Appellants argue, however, that there is no basis to impute knowledge of, and agreement to, the City’s payment methods to all Appellants. Indeed, I can find no evidence in the record regarding how long *464Carney and Smith worked for the City prior to joining this lawsuit. As far as the record reflects, these employees may have promptly joined in this suit shortly after beginning work with the City. Considering that each of the Appellants bargained separately with the City and was not part of a collective bargaining unit, I would hold that the City failed to prove as a matter of law that Carney and Smith agreed—implicitly or otherwise—that their base salary already included statutory overtime premiums. I therefore respectfully dissent from the majority opinion to the extent that it holds to the contrary.

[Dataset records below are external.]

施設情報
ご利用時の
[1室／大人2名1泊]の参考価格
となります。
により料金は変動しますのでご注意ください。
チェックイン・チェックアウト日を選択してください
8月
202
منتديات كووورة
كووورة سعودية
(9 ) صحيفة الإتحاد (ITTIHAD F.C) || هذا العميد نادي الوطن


. Section 778.325 explains, for example, that when an employee whose maximum hours standard is 40 (such as Appellants) is hired at a salary of $275 per week for 55 hours, he is entitled to receive the $275 for a 55-hour workweek plus a statutory overtime premium for each of the 15 hours he worked in excess of 40.

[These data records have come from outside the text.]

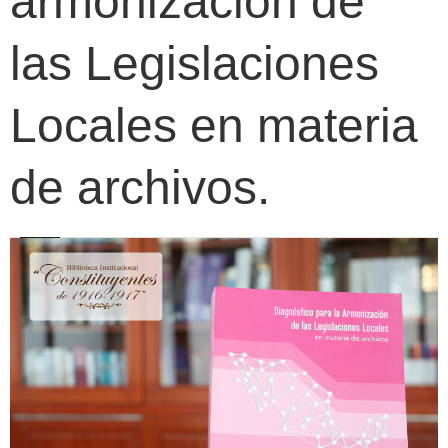
armonización de
las Legislaciones
Locales en materia
de archivos.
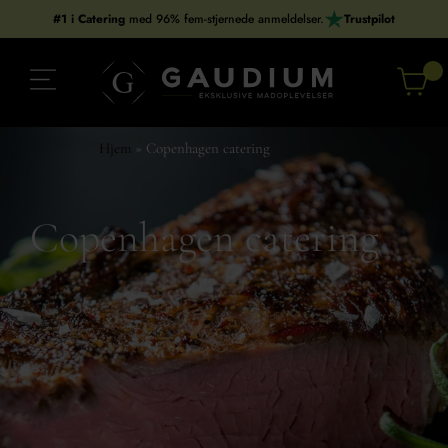
Gå
#1 i Catering
med 96% fem-stjernede anmeldelser.
Trustpilot
til
indholdet
Hjem
»
Copenhagen catering
Copenhagen catering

. It also appears that the majority may place the burden on Appellants to prove the nonexistence of such agreements. See ante, at 461 ("There is simply no evidence to support the firefighters’ contention that they did not agree for their annual pay to include an overtime premium.”). But, in fact, the City bears the burden of proving the existence of the agreements because the City is attempting to use the agreements to justify its exclusion of a portion of Appellants’ wages in determining Appellants’ regular rates. See 29 U.S.C.A. § 207(e)(5); cf. Clark v. J.M. Benson Co., 789 F.2d 282, 286 (4th Cir.1986) (holding that employer bears the burden of proving applicability of FLSA exemptions). The City correctly conceded as much at oral argument.